Popular Radio DJ, Wife Found Dead in LaFollette Home

Popular Radio DJ, Wife Found Dead in LaFollette Home

December 5, 2003

By Tim Miller
6 News Reporter

LaFOLLETTE (WATE) -- The Campbell County Sheriff's Department is investigating after popular radio DJ Jerry Monday and his wife, Estie, were found dead in their LaFollette home Friday.

The couple lives on Wildwood Circle.

The Campbell County Sheriff's Department believes that Jerry Monday shot and killed his wife, Estie, and then turned the gun on himself.

It's tough for co-workers at the gospel station to accept about a man so well-known on the air, and on the street.

"It was just hard to believe. I could hardly keep from shedding tears, you know," says Harold Branam who worked with Jerry Monday at AM 1450 WLAF for more than a dozen years.

Monday was on the air from 5 to 9 am. Branam followed him from 9 to noon.

When Branam didn't hear his longtime friend on the radio early this morning, he wasn't sure if something was wrong. That was soon confirmed.

"His wife works at a place here in LaFollette and they called and said she had not come to work and wondered why and if Jerry was here. And that's when we started checking," Branum says.

And sheriff's department investigators then went to the Monday house on Wildwood Circle and found Monday and his wife dead.

Monday hosted a popular morning call-in show called "The World Famous Trading Post."

The station's owner and general manager say they've lost a co-worker and friend, and the community has lost a voice.

"You see someone every day, five days a week at least, sometimes six days a week, and suddenly they're gone. It makes a big difference in your life," Branam explains.

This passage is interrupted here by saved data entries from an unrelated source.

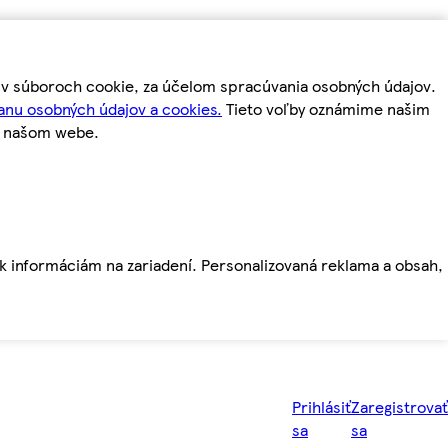
m v súboroch cookie, za účelom spracúvania osobných údajov.
anu osobných údajov a cookies.
Tieto voľby oznámime našim
a našom webe.
ť k informáciám na zariadení. Personalizovaná reklama a obsah,
Prihlásiť
Zaregistrovať
sa
sa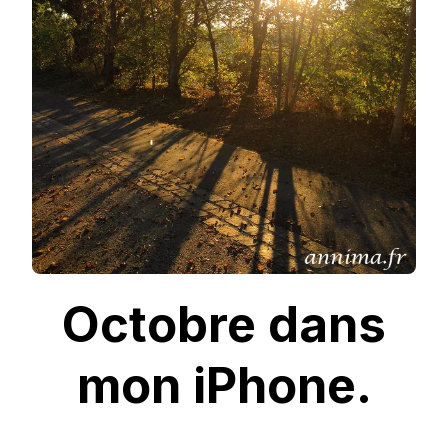
Octobre dans
mon iPhone.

But Eddie Tibbs paints a troubled life for the radio deejay. His parents went to church with the Mondays and say Jerry Monday asked them for help, because he was having marital problems.

"He said that the lord sent him to my mom and dad's house last Friday to have them pray for him. And they did-- my dad and mom sat down and prayed with him and he showed up for church and the church prayed for him. Now this happened, " says Tibbs.

The sheriff's department would not say if any kind of note was left inside the Monday home, explaining why it happened.

Jerry Monday was also known to television viewers.

He was a weatherman for channel 4, the cable access station run by WLAF.

He was also an accomplished musician-- a skilled fiddle and mandolin player.